I also note that, with a couple of exceptions, none of these room descriptions mention the presence of any monsters—a bit strange for dungeon levels crawling with hostile baddies! But that’s the thing, you see: rendering colorful pixel-critters, printing
OH NO! ANGRY BEES, and playing uh oh here comes trouble music are all things that the digital portion of Apshai performs passably well. Its partner, the printed manual, describes everything else aside from the fact that a rabid hyena is lunging at your throat, adding a layer of subtlety to what is otherwise a rather blunt experience of hacking through digital cellars.
When read as intended, printed details such as paw-prints in the dust or the faint smell of vanilla in the air serve as tension-setting warnings to the player about encounters they can expect in adjoining rooms. You’d never know it by simply reading through the book, but antmen—the game’s signature monsters—smell like vanilla. Passages mentioning a whiff of vanilla mean that antmen lurk nearby, while ones the describing the air as cloyingly thick with the scent are attached to rooms filled with chitinous enemies to fight or flee from. Nothing in Apshai states this connection explicitly, and making it for oneself feels quite magical, especially for a younger player.
Two pages of entirely fictional “lore” that any more recent game’s manual would put at the very beginning, not on page 77, tucked behind acres of reference material.

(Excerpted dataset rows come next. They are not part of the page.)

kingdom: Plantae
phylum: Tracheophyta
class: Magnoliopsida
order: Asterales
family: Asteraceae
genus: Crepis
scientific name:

Again, I can only hypothesize as to the intent here: the writers approached The Book of Apshai as a work of technical writing first, and a fantasy game-book second. The chosen introduction only sets a tone with light strokes, rather than weighing the new player down with all this heavy syrup about priests and prophecies and ancient curses. This allows the manual to get the new player where they really want to be—actually playing the damn game—all the faster.
The manual closes on a ramblingly high-spirited three-page apologia for fantasy role-playing games in general, and the Dunjonquest brand of their digital adaptations in particular.
Confusingly, other than a few passing mentions early on, nothing else in the manual mentions “Dunjonquest”, the underlying system that Epyx used for Apshai and several other games. This feels like it was initially written for some other publication, or perhaps was intended for reuse across several titles’ manuals? Either way, it opens with a rambling litany that once again evokes a wide range of classic literature and ancient epics, turning it into graceful bookend to the manual’s highly unusual introduction, whether or not that was intentional.
Of all the sections in the book, this one feels the most like it was written by the game system’s creator. It speaks so passionately about RPGs—still an obscure and misunderstood cultural novelty at the time—that it sold me on them. Some digging in the Internet Archive reveals a review of Temple of Apshai Trilogy in a 1987 issue of Antic magazine*, one that I recall reading shortly before I bought the game. This means I probably played the game that summer, right before my freshman year of high school, where began two things: an obsession with D&D and its surrounding culture that would last for many years, and a love for expository writing which continues to drive and define me.
It all started here, with this anonymous author doing their best to express and share the joy that both facets of this work gives them.
* I found it in the Archive by keywording on “Mr. Bill”, remembering the reviewer’s snark over the game’s penchant for printing
OH NO! every time a monster appeared.